## Problems and tasks
1. Could you output the passage about funding for Boston University's Center for Antiracist Research between "Jack Dorsey, the" and "country, says Rolley.", inclusive?
2. Can you pick up the passage on donations to Boston University's Center for Antiracist Research and carry it on past its final sentence?

When Ibram Kendi was hired by Boston University in the summer of 2020, he founded the Center for Antiracist Research at his new school. The timing coincided with the death of George Floyd and, like BLM, Kendi’s research center quickly attracted millions of dollars in donations.
Jack Dorsey, the CEO of Twitter and the Square cofounder, has donated $10 million to BU’s Center for Antiracist Research, which launched in July 2020. The gift was made through his charitable initiative, Start Small, and is unrestricted. That will allow founder and CAS History Professor Ibram X. Kendi and his team the flexibility to make the most of the money as they build out the Center.
And that was just the start:
The Rockefeller Foundation, a global science-driven philanthropy founded more than a century ago, is giving the BU center $1.5 million over two years…
The grant, and the Rockefeller Foundation’s role as a founding funder of the center, reflects the foundation’s commitment to expanding equity and economic opportunity for low-wage families and communities of color across the country, says Rolley.

## Data records
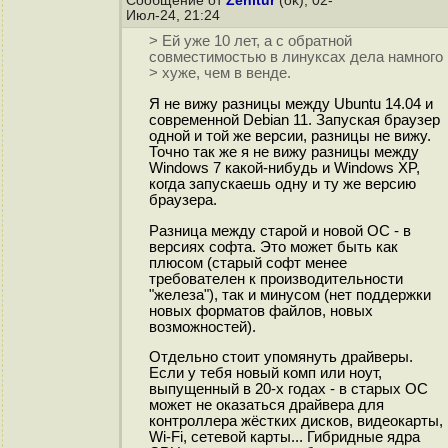
Сообщение от
Zenitur
(ok), 02-
Июл-24, 21:24
> Ей уже 10 лет, а с обратной
совместимостью в линуксах дела намного
> хуже, чем в венде.
Я не вижу разницы между Ubuntu 14.04 и
современной Debian 11. Запуская браузер
одной и той же версии, разницы не вижу.
Точно так же я не вижу разницы между
Windows 7 какой-нибудь и Windows XP,
когда запускаешь одну и ту же версию
браузера.
Разница между старой и новой ОС - в
версиях софта. Это может быть как
плюсом (старый софт менее
требователен к производительности
"железа"), так и минусом (нет поддержки
новых форматов файлов, новых
возможностей).
Отдельно стоит упомянуть драйверы.
Если у тебя новый комп или ноут,
выпущенный в 20-х годах - в старых ОС
может не оказаться драйвера для
контроллера жёстких дисков, видеокарты,
Wi-Fi, сетевой карты... Гибридные ядра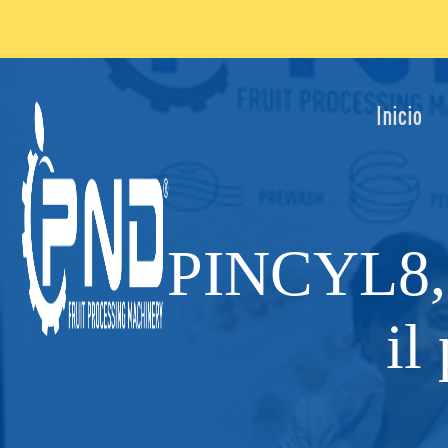
Inicio
PINCYL8, 
il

## Expected results
1.
Jack Dorsey, the CEO of Twitter and the Square cofounder, has donated $10 million to BU’s Center for Antiracist Research, which launched in July 2020. The gift was made through his charitable initiative, Start Small, and is unrestricted. That will allow founder and CAS History Professor Ibram X. Kendi and his team the flexibility to make the most of the money as they build out the Center.
And that was just the start:
The Rockefeller Foundation, a global science-driven philanthropy founded more than a century ago, is giving the BU center $1.5 million over two years…
The grant, and the Rockefeller Foundation’s role as a founding funder of the center, reflects the foundation’s commitment to expanding equity and economic opportunity for low-wage families and communities of color across the country, says Rolley.

2.
Another non-profit called the Vertex Foundation also donated $1.5 million over 3 years. The center was flush with cash. To do what? The center has a website with a FAQ describing the kind of work done there:
The antiracist impact of the Center is constantly growing through its growing portfolio of initiatives. In the Center’s first year alone, the staff began an innovative partnership with The Atlantic’s COVID Tracking Project to build the first-of-its-kind COVID Racial Data Tracker to trace the impact of the virus by race. In March of 2021, we announced a partnership with the Boston Globe opinion: The Emancipator, a periodical that carries forward the legacy of nineteenth century antislavery newspapers in updated form for antiracism in the twenty-first century.
This year we began laying the foundation for the Antiracist Society which brings together individuals and organizations on a national level to fight racism just as the nineteenth century Antislavery Society did. We have begun developing a Racial Data Tracker (RDT) and Racial Policy Tracker (RPT). The Racial Data Tracker will track, visualize, and analyze racial inequities to highlight historical and current trends, while also training generations of racial data scientists. See the information under each of our Offices for more details about various projects and initiatives.
But even after all the hype and the donations it seems the center wasn’t working as planned. Last week there were reports that most of the staff had been laid off. The total staff had been around 45 people and now around 20-30 of them are gone.
In a statement, BU spokesman Colin Riley confirmed the layoffs. He said the center is “evolving to a fellowship model” and would offer details on “this new direction” soon.
Kendi will remain the research center’s director. Riley said BU and the center are “committed to working with and supporting affected employees as they look for their next opportunities.”
The Boston Globe reported some of the employees were not pleased and blamed Kendi for the center’s layoffs.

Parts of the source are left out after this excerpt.